Hildebrandt M, Lacombe M L, Mesnildrey S, Véron M
Unité de Biochimie Cellulaire, CNRS-URA 1129, Institut Pasteur, Paris, France.
Nucleic Acids Res. 1995 Oct 11;23(19):3858-64. doi: 10.1093/nar/23.19.3858.
Recently, a DNA binding protein 'PUF' was purified that binds to a poly-pyrimidine rich element in the human c-myc promoter. Cloning of the corresponding gene surprisingly identified this putative transcription factor as isoform B of the enzyme nucleoside diphosphate kinase (NDPK-B) [Postel et al. (1993) Science, 261, 478-480], the product of the potential metastasis suppressor gene nm23-H2. Using different recombinant NDP kinases, we demonstrate by electrophoretic mobility shift analysis (EMSA) that the NDP kinase DNA binding properties are predominantly observed with human isoform B. Unlike typical DNA binding proteins that are involved in transcriptional regulation, binding occurs to single-stranded DNA rather than to a double-stranded oligonucleotide. As a consequence, complexes of single-stranded DNA and NDPK-B are generated from double-stranded oligonucleotide hybrids in an ATP independent manner. In addition to the c-myc element, NDPK-B is binding in vitro to a variety of poly-pyrimidine rich sequences including dC or dT homo-oligomers, (CT)n dinucleotide repeats, the initiator region of the Adenovirus major late promoter and even poly-pyrimidine rich RNAs. The possible consequences of these findings in understanding the multiple roles of NDP kinase are discussed.

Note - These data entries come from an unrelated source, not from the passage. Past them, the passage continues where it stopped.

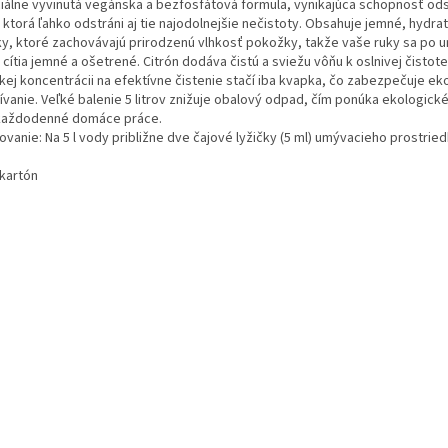
iálne vyvinutá vegánska a bezfosfátová formula, vynikajúca schopnosť od
 ktorá ľahko odstráni aj tie najodolnejšie nečistoty. Obsahuje jemné, hydra
ky, ktoré zachovávajú prirodzenú vlhkosť pokožky, takže vaše ruky sa po 
 cítia jemné a ošetrené. Citrón dodáva čistú a sviežu vôňu k oslnivej čistot
kej koncentrácii na efektívne čistenie stačí iba kvapka, čo zabezpečuje e
ívanie. Veľké balenie 5 litrov znižuje obalový odpad, čím ponúka ekologické
každodenné domáce práce.
vanie: Na 5 l vody približne dve čajové lyžičky (5 ml) umývacieho prostried
/kartón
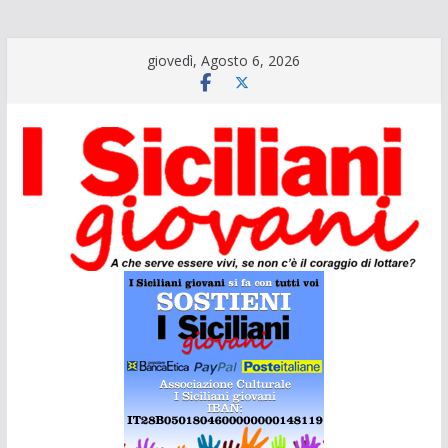
Salta
giovedì, Agosto 6, 2026
al
contenuto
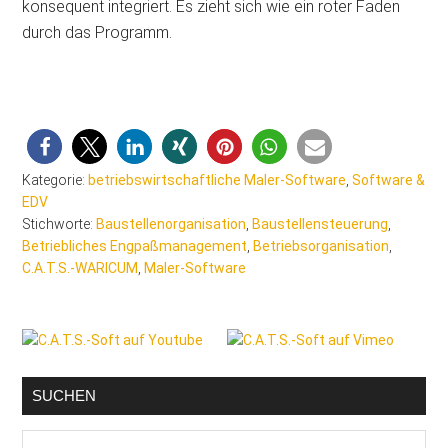
konsequent integriert. Es zieht sich wie ein roter Faden
durch das Programm.
Kategorie:
betriebswirtschaftliche Maler-Software
,
Software &
EDV
Stichworte:
Baustellenorganisation
,
Baustellensteuerung
,
Betriebliches Engpaßmanagement
,
Betriebsorganisation
,
C.A.T.S.-WARICUM
,
Maler-Software
Seitenspalte
SUCHEN
Malerblog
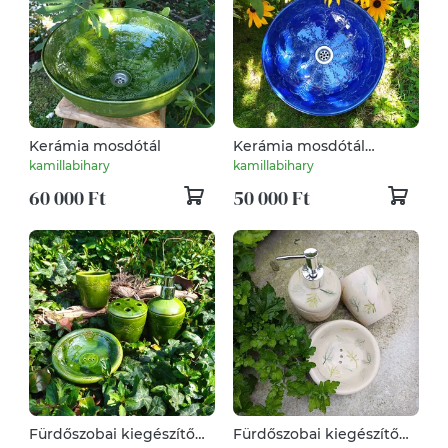
Kerámia mosdótál
Kerámia mosdótál
tulipán mintával
kamillabihary
kamillabihary
60 000 Ft
50 000 Ft
Fürdőszobai kiegészítő
Fürdőszobai kiegészítő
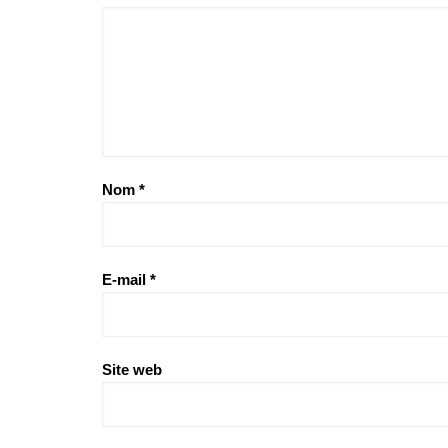
Nom
*
E-mail
*
Site web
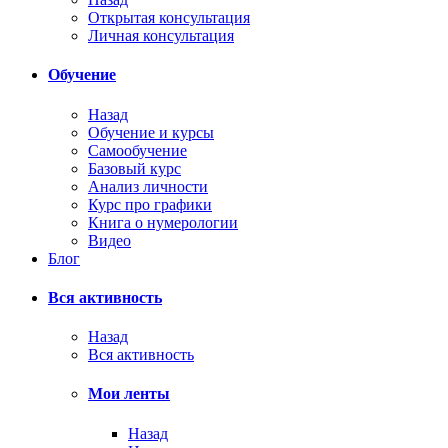
Открытая консультация
Личная консультация
Обучение
Назад
Обучение и курсы
Самообучение
Базовый курс
Анализ личности
Курс про графики
Книга о нумерологии
Видео
Блог
Вся активность
Назад
Вся активность
Мои ленты
Назад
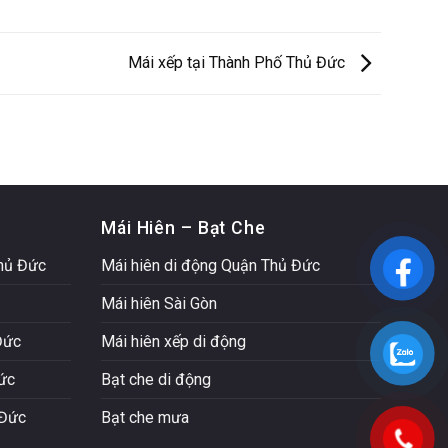
Mái xếp tại Thành Phố Thủ Đức
Mái Hiên – Bạt Che
Thủ Đức
Mái hiên di động Quận Thủ Đức
Mái hiên Sài Gòn
Đức
Mái hiên xếp di động
Đức
Bạt che di động
 Đức
Bạt che mưa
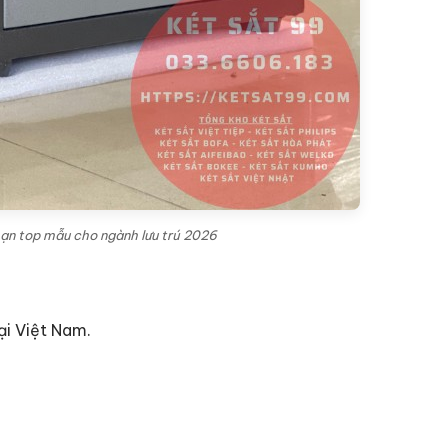
sạn top mẫu cho ngành lưu trú 2026
ại Việt Nam.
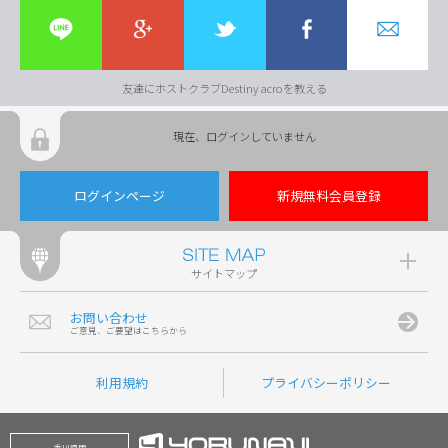
友達にホストクラブDestiny acroを教える
現在、ログインしていません
ログインページ
新規無料会員登録
サイトマップ
お問い合わせ
ご意見、ご要望はこちらから
利用規約
プライバシーポリシー
香川県版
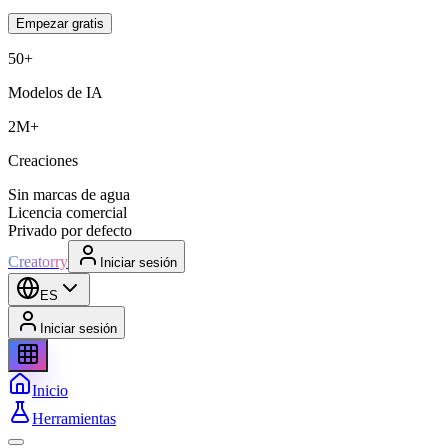
Empezar gratis
50+
Modelos de IA
2M+
Creaciones
Sin marcas de agua
Licencia comercial
Privado por defecto
Creatorry
Iniciar sesión
ES
Iniciar sesión
Inicio
Herramientas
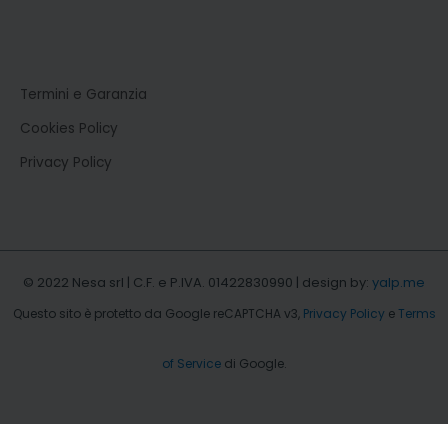
Termini e Garanzia
Cookies Policy
Privacy Policy
© 2022 Nesa srl | C.F. e P.IVA. 01422830990 | design by:
yalp.me
Questo sito è protetto da Google reCAPTCHA v3,
Privacy Policy
e
Terms
of Service
di Google.
b.type = "text/javascript";b.async = true; b.src =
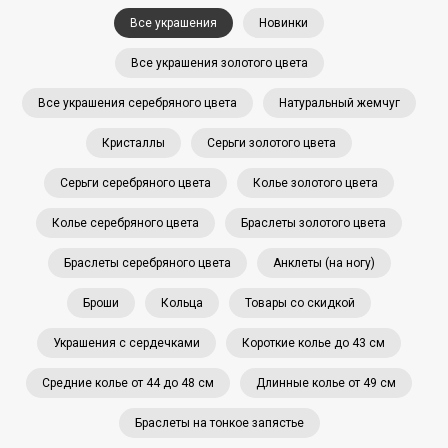
Все украшения
Новинки
Все украшения золотого цвета
Все украшения серебряного цвета
Натуральный жемчуг
Кристаллы
Серьги золотого цвета
Серьги серебряного цвета
Колье золотого цвета
Колье серебряного цвета
Браслеты золотого цвета
Браслеты серебряного цвета
Анклеты (на ногу)
Броши
Кольца
Товары со скидкой
Украшения с сердечками
Короткие колье до 43 см
Средние колье от 44 до 48 см
Длинные колье от 49 см
Браслеты на тонкое запястье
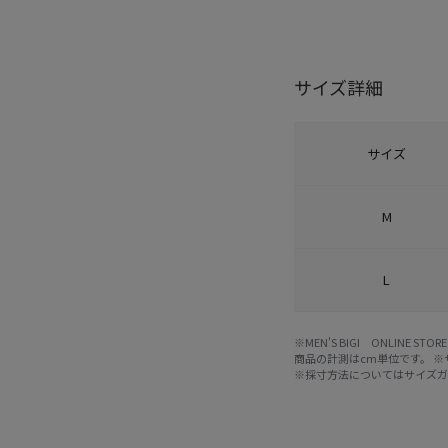
サイズ詳細
サイズ
M
L
※MEN'S BIGI ONLIN
商品の計測はcm単位です。 
※採寸方法については
サイズ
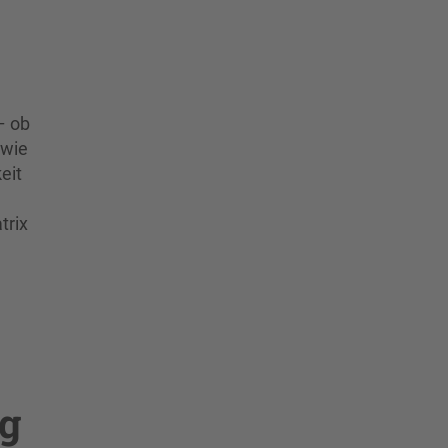
– ob
 wie
eit
trix
ng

最近,一种与人类c-myc启动子中富含多嘧啶元件结合的DNA结合蛋白“PUF”被纯化出来。相应基因的克隆令人惊讶地发现,这个假定的转录因子是核苷二磷酸激酶(NDPK-B)的同工型B[波斯泰尔等人(1993年),《科学》,第261卷,第478 - 480页],即潜在转移抑制基因nm23-H2的产物。通过使用不同的重组NDP激酶,我们通过电泳迁移率变动分析(EMSA)证明,NDP激酶的DNA结合特性主要在人类同工型B中观察到。与参与转录调控的典型DNA结合蛋白不同,它与单链DNA而非双链寡核苷酸结合。因此,单链DNA和NDPK-B的复合物以不依赖ATP的方式从双链寡核苷酸杂交体中产生。除了c-myc元件外,NDPK-B在体外还能与多种富含多嘧啶的序列结合,包括dC或dT同聚物、(CT)n二核苷酸重复序列、腺病毒主要晚期启动子的起始区域,甚至富含多嘧啶的RNA。本文讨论了这些发现对于理解NDP激酶多种作用的可能影响。